4. Hat das Umweltbundesamt dieses konkrete Projekt überprüft, ob es bei dem Projekt zu Zwangsarbeit und zu anderen Menschenrechtsverstößen oder arbeitsrechtlichen Verstößen kommt?
a. Wenn ja, was war das Ergebnis?
b. Ist das Ergebnis öffentlich einsehbar bzw. wer hat Zugriff auf dieses Ergebnis?
c. Wenn das Ergebnis nicht öffentlich ist - warum wird das Ergebnis nicht veröffentlicht?
5. Wenn ja, wer hat dieses Projekt überprüft? Das Umweltbundesamt selbst oder eine andere Stelle?
6. Ist es verpflichtend, dass Emissionsreduktions-Projekte auf die Einhaltung der Menschenrechte oder auf soziale bzw. arbeitsrechtliche Aspekte überprüft werden?
a. Wenn ja, was sind die genauen Voraussetzungen?
b. Wenn nein, warum nicht?
7. Wurde laut Umweltbundesamt beim deutschen Institut TÜV Süd nachgefragt, welche Aspekte dieses Projekts tatsächlich überprüft wurde?
8. Wurde laut Umweltbundesamt beim deutschen Institut TÜV Süd nachgefragt, was das tatsächliche Ergebnis dieser Überprüfung war?
9. Wurde laut Umweltbundesamt vom deutschen Institut TÜV Süd Aspekte abseits des Einsparungspotenzial überprüft?

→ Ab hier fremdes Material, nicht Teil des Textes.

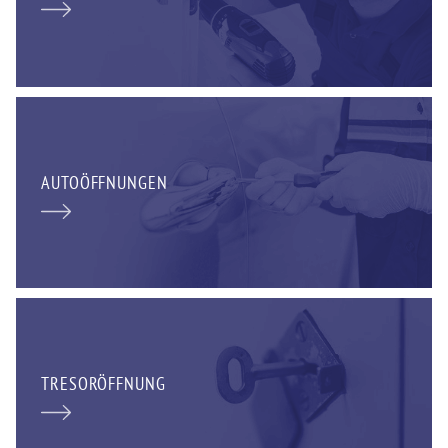
AUTOÖFFNUNGEN
TRESORÖFFNUNG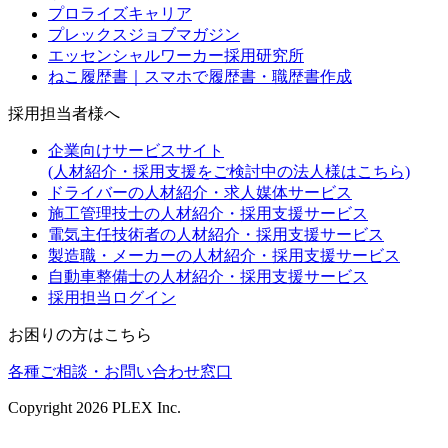
プロライズキャリア
プレックスジョブマガジン
エッセンシャルワーカー採用研究所
ねこ履歴書｜スマホで履歴書・職歴書作成
採用担当者様へ
企業向けサービスサイト
(人材紹介・採用支援をご検討中の法人様はこちら)
ドライバーの人材紹介・求人媒体サービス
施工管理技士の人材紹介・採用支援サービス
電気主任技術者の人材紹介・採用支援サービス
製造職・メーカーの人材紹介・採用支援サービス
自動車整備士の人材紹介・採用支援サービス
採用担当ログイン
お困りの方はこちら
各種ご相談・お問い合わせ窓口
Copyright
2026
PLEX Inc.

10. Könnten solche Emissionsreduktions-Projekte wie dieses, welches Erdölförderungen „umweltfreundlicher“ machen soll, aus Sicht Ihres Ministeriums im Bereich Emissionsreduktion oder Umweltschutz eventuell auch kontraproduktiv sein?
a. Wenn ja, warum und warum werden dann solche Projekte noch genehmigt?
b. Wenn nein, warum nicht?
11. Sind Ihnen vergleichbare Geschäfte bzw. Projekte bekannt und wenn ja, welche?
a. Wenn ja, haben Sie Informationen darüber, ob andere Unternehmen mit Staatsbeteiligung ebenfalls in ähnlichen Projekten investiert sind?
12. Waren Menschenrechtsverletzungen bei Emissionsreduktions-Projekten schon einmal Thema in Ihrem Ministerium?
a. Wenn ja, bei welchen Projekten?
b. Wenn ja, was wurde dagegen unternommen?
13. Stehen Sie in Bezug auf dieses Emissionsreduktions-Projekt im Austausch mit dem Finanzministerium oder mit dem Außenministerium?
a. Wenn ja, warum?
b. Wenn nein, warum nicht?
c. Gibt es Pläne, mögliche Menschenrechtsverletzungen oder Verstöße gegen Arbeitsrechte mit dem Finanzministerium oder dem Außenministerium zu besprechen?